● What this task involves
Write the records out again without change. Leave the pictures behind.

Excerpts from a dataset
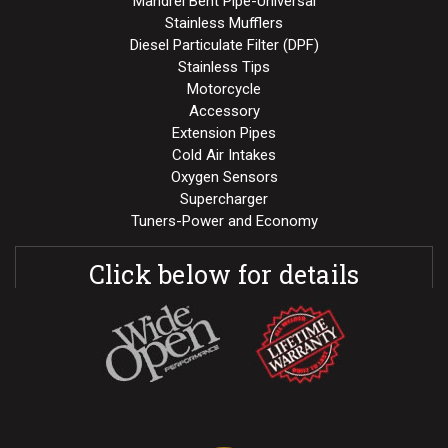
Mandrel Bent Pipe-Universal
Stainless Mufflers
Diesel Particulate Filter (DPF)
Stainless Tips
Motorcycle
Accessory
Extension Pipes
Cold Air Intakes
Oxygen Sensors
Supercharger
Tuners-Power and Economy
Click below for details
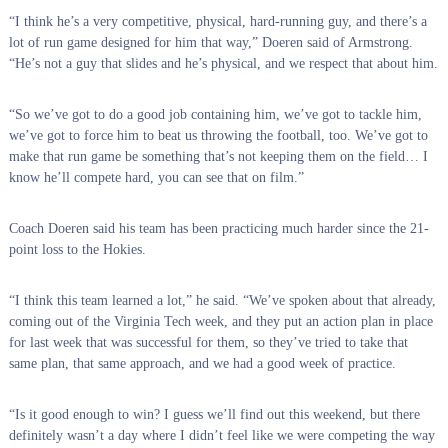
“I think he’s a very competitive, physical, hard-running guy, and there’s a
lot of run game designed for him that way,” Doeren said of Armstrong.
“He’s not a guy that slides and he’s physical, and we respect that about him.
“So we’ve got to do a good job containing him, we’ve got to tackle him,
we’ve got to force him to beat us throwing the football, too. We’ve got to
make that run game be something that’s not keeping them on the field… I
know he’ll compete hard, you can see that on film.”
Coach Doeren said his team has been practicing much harder since the 21-
point loss to the Hokies.
“I think this team learned a lot,” he said. “We’ve spoken about that already,
coming out of the Virginia Tech week, and they put an action plan in place
for last week that was successful for them, so they’ve tried to take that
same plan, that same approach, and we had a good week of practice.
“Is it good enough to win? I guess we’ll find out this weekend, but there
definitely wasn’t a day where I didn’t feel like we were competing the way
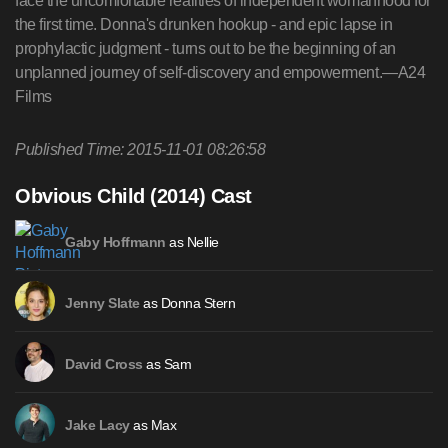
face the uncomfortable realities of independent womanhood for
the first time. Donna's drunken hookup - and epic lapse in
prophylactic judgment - turns out to be the beginning of an
unplanned journey of self-discovery and empowerment.—A24
Films
Published Time: 2015-11-01 08:26:58
Obvious Child (2014) Cast
as Nellie
Gaby Hoffmann
as Donna Stern
Jenny Slate
as Sam
David Cross
as Max
Jake Lacy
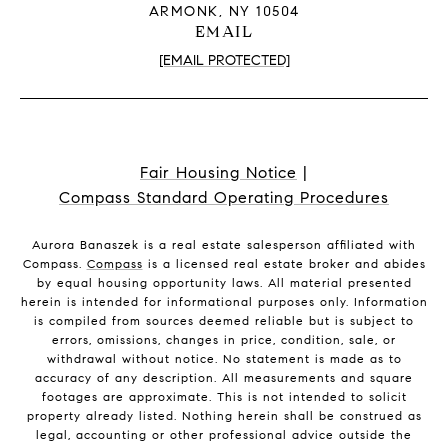
ARMONK, NY 10504
EMAIL
[EMAIL PROTECTED]
Fair Housing Notice
|
Compass Standard Operating Procedures
Aurora Banaszek is a real estate salesperson affiliated with
Compass.
Compass
is a licensed real estate broker and abides
by equal housing opportunity laws. All material presented
herein is intended for informational purposes only. Information
is compiled from sources deemed reliable but is subject to
errors, omissions, changes in price, condition, sale, or
withdrawal without notice. No statement is made as to
accuracy of any description. All measurements and square
footages are approximate. This is not intended to solicit
property already listed. Nothing herein shall be construed as
legal, accounting or other professional advice outside the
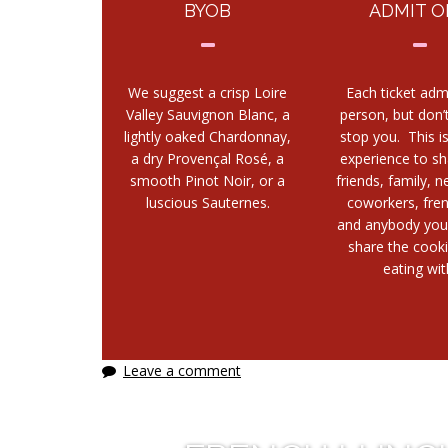
BYOB
ADMIT O
We suggest a crisp Loire
Each ticket adm
Valley Sauvignon Blanc, a
person, but don’t
lightly oaked Chardonnay,
stop you. This i
a dry Provençal Rosé, a
experience to sh
smooth Pinot Noir, or a
friends, family, n
luscious Sauternes.
coworkers, fre
and anybody you
share the cook
eating wit
Leave a comment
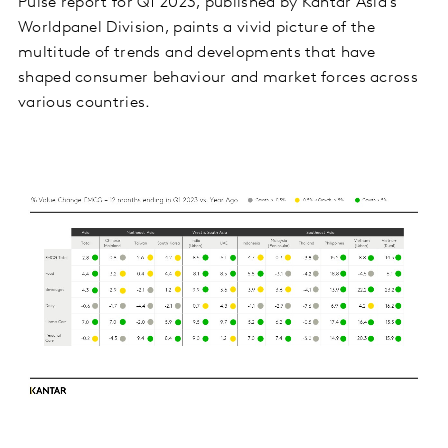
Pulse report for Q1 2023, published by Kantar Asia’s
Worldpanel Division, paints a vivid picture of the
multitude of trends and developments that have
shaped consumer behaviour and market forces across
various countries.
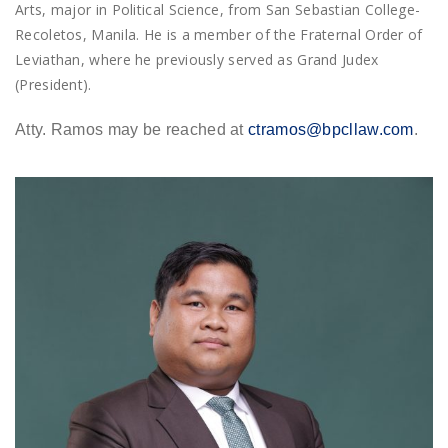
Arts, major in Political Science, from San Sebastian College-
Recoletos, Manila. He is a member of the Fraternal Order of
Leviathan, where he previously served as Grand Judex
(President).
Atty. Ramos may be reached at
ctramos@bpcllaw.com
.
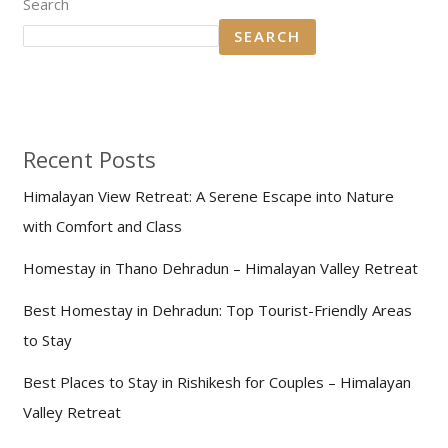
Search
SEARCH
Recent Posts
Himalayan View Retreat: A Serene Escape into Nature
with Comfort and Class
Homestay in Thano Dehradun – Himalayan Valley Retreat
Best Homestay in Dehradun: Top Tourist-Friendly Areas
to Stay
Best Places to Stay in Rishikesh for Couples – Himalayan
Valley Retreat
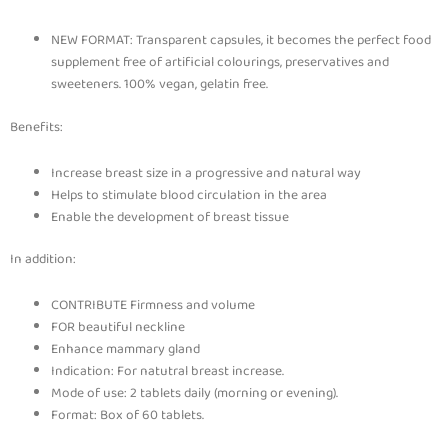
NEW FORMAT: Transparent capsules, it becomes the perfect food
supplement free of artificial colourings, preservatives and
sweeteners. 100% vegan, gelatin free.
Benefits:
Increase breast size in a progressive and natural way
Helps to stimulate blood circulation in the area
Enable the development of breast tissue
In addition:
CONTRIBUTE Firmness and volume
FOR beautiful neckline
Enhance mammary gland
Indication: For natutral breast increase.
Mode of use: 2 tablets daily (morning or evening).
Format: Box of 60 tablets.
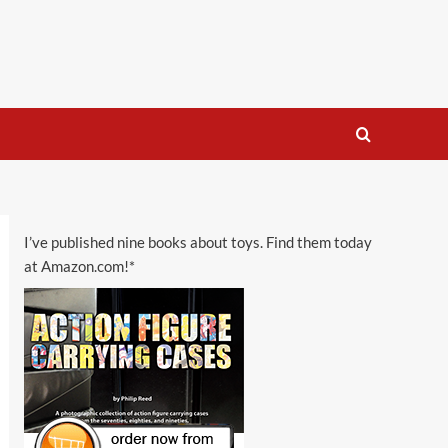
I’ve published nine books about toys. Find them today
at Amazon.com!*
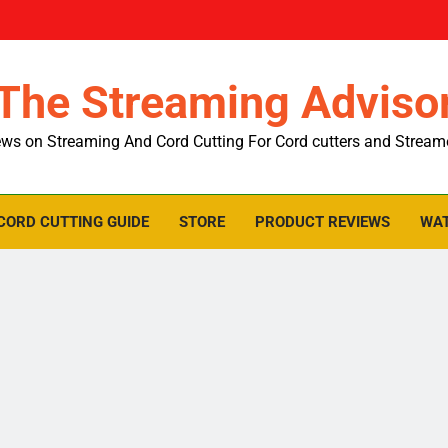
The Streaming Adviso
ws on Streaming And Cord Cutting For Cord cutters and Stream
CORD CUTTING GUIDE
STORE
PRODUCT REVIEWS
WAT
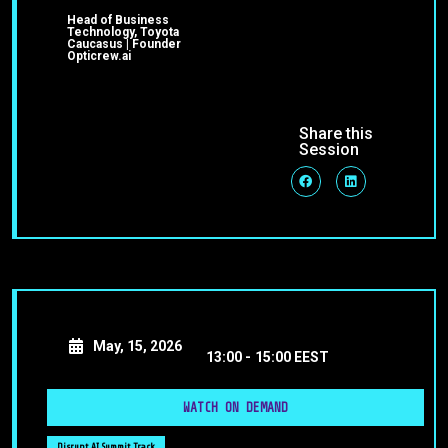
Head of Business
Technology, Toyota
Caucasus | Founder
Opticrew.ai
Share this
Session
May, 15, 2026
13:00 -
15:00 EEST
WATCH ON DEMAND
Disrupt AI Summit Track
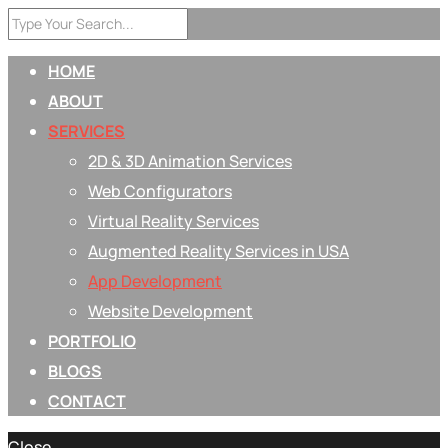
HOME
ABOUT
SERVICES
2D & 3D Animation Services
Web Configurators
Virtual Reality Services
Augmented Reality Services in USA
App Development
Website Development
PORTFOLIO
BLOGS
CONTACT
Close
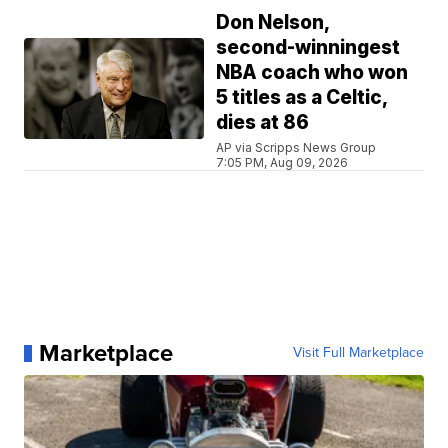
Don Nelson,
second-winningest
NBA coach who won
5 titles as a Celtic,
dies at 86
AP via Scripps News Group
7:05 PM, Aug 09, 2026
Marketplace
Visit Full Marketplace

● Answer below
Mandrel Bent Pipe-Universal
Stainless Mufflers
Diesel Particulate Filter (DPF)
Stainless Tips
Motorcycle
Accessory
Extension Pipes
Cold Air Intakes
Oxygen Sensors
Supercharger
Tuners-Power and Economy
Click below for details
“I think he’s a very competitive, physical, hard-running guy, and there’s a
lot of run game designed for him that way,” Doeren said of Armstrong.
“He’s not a guy that slides and he’s physical, and we respect that about him.
“So we’ve got to do a good job containing him, we’ve got to tackle him,
we’ve got to force him to beat us throwing the football, too. We’ve got to
make that run game be something that’s not keeping them on the field… I
know he’ll compete hard, you can see that on film.”
Coach Doeren said his team has been practicing much harder since the 21-
point loss to the Hokies.
“I think this team learned a lot,” he said. “We’ve spoken about that already,
coming out of the Virginia Tech week, and they put an action plan in place
for last week that was successful for them, so they’ve tried to take that
same plan, that same approach, and we had a good week of practice.
“Is it good enough to win? I guess we’ll find out this weekend, but there
definitely wasn’t a day where I didn’t feel like we were competing the way
face the uncomfortable realities of independent womanhood for
the first time. Donna's drunken hookup - and epic lapse in
prophylactic judgment - turns out to be the beginning of an
unplanned journey of self-discovery and empowerment.—A24
Films
Published Time: 2015-11-01 08:26:58
Obvious Child (2014) Cast
as Nellie
Gaby Hoffmann
as Donna Stern
Jenny Slate
as Sam
David Cross
as Max
Jake Lacy
ARMONK, NY 10504
EMAIL
[EMAIL PROTECTED]
Fair Housing Notice
|
Compass Standard Operating Procedures
Aurora Banaszek is a real estate salesperson affiliated with
Compass.
Compass
is a licensed real estate broker and abides
by equal housing opportunity laws. All material presented
herein is intended for informational purposes only. Information
is compiled from sources deemed reliable but is subject to
errors, omissions, changes in price, condition, sale, or
withdrawal without notice. No statement is made as to
accuracy of any description. All measurements and square
footages are approximate. This is not intended to solicit
property already listed. Nothing herein shall be construed as
legal, accounting or other professional advice outside the
BYOB
ADMIT O
We suggest a crisp Loire
Each ticket adm
Valley Sauvignon Blanc, a
person, but don’t
lightly oaked Chardonnay,
stop you. This i
a dry Provençal Rosé, a
experience to sh
smooth Pinot Noir, or a
friends, family, n
luscious Sauternes.
coworkers, fre
and anybody you
share the cook
eating wit
Leave a comment
Pulse report for Q1 2023, published by Kantar Asia’s
Worldpanel Division, paints a vivid picture of the
multitude of trends and developments that have
shaped consumer behaviour and market forces across
various countries.
Arts, major in Political Science, from San Sebastian College-
Recoletos, Manila. He is a member of the Fraternal Order of
Leviathan, where he previously served as Grand Judex
(President).
Atty. Ramos may be reached at
ctramos@bpcllaw.com
.
Search
SEARCH
Recent Posts
Himalayan View Retreat: A Serene Escape into Nature
with Comfort and Class
Homestay in Thano Dehradun – Himalayan Valley Retreat
Best Homestay in Dehradun: Top Tourist-Friendly Areas
to Stay
Best Places to Stay in Rishikesh for Couples – Himalayan
Valley Retreat
NEW FORMAT: Transparent capsules, it becomes the perfect food
supplement free of artificial colourings, preservatives and
sweeteners. 100% vegan, gelatin free.
Benefits:
Increase breast size in a progressive and natural way
Helps to stimulate blood circulation in the area
Enable the development of breast tissue
In addition:
CONTRIBUTE Firmness and volume
FOR beautiful neckline
Enhance mammary gland
Indication: For natutral breast increase.
Mode of use: 2 tablets daily (morning or evening).
Format: Box of 60 tablets.
I’ve published nine books about toys. Find them today
at Amazon.com!*
The Streaming Adviso
ws on Streaming And Cord Cutting For Cord cutters and Stream
CORD CUTTING GUIDE
STORE
PRODUCT REVIEWS
WAT
Head of Business
Technology, Toyota
Caucasus | Founder
Opticrew.ai
Share this
Session
May, 15, 2026
13:00 -
15:00 EEST
WATCH ON DEMAND
Disrupt AI Summit Track
HOME
ABOUT
SERVICES
2D & 3D Animation Services
Web Configurators
Virtual Reality Services
Augmented Reality Services in USA
App Development
Website Development
PORTFOLIO
BLOGS
CONTACT
Close
Don Nelson,
second-winningest
NBA coach who won
5 titles as a Celtic,
dies at 86
AP via Scripps News Group
7:05 PM, Aug 09, 2026
Marketplace
Visit Full Marketplace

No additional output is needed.